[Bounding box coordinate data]
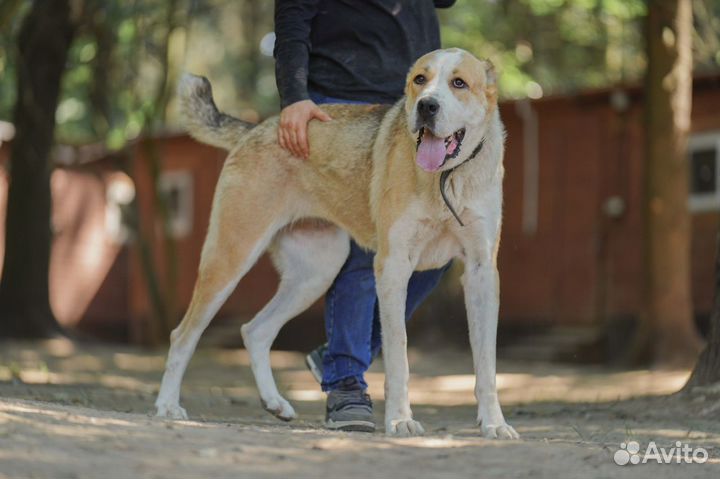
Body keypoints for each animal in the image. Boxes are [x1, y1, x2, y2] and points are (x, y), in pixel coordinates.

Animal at [156, 47, 516, 440]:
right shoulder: (393, 266)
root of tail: (258, 128)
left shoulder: (481, 272)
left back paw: (275, 402)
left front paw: (494, 423)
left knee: (255, 330)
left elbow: (486, 366)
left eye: (459, 83)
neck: (448, 177)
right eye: (420, 80)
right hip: (231, 256)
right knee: (182, 335)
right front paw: (400, 420)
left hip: (316, 273)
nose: (426, 107)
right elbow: (399, 357)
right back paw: (167, 405)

Requirement: Find "neck: (448, 177)" in the entries above, then repeat its line and all lines after it exactly, down to the last line.

Expected answer:
neck: (448, 177)
right eye: (420, 80)
right hip: (231, 256)
right knee: (182, 335)
right front paw: (400, 420)
left hip: (316, 273)
nose: (426, 107)
right elbow: (399, 357)
right back paw: (167, 405)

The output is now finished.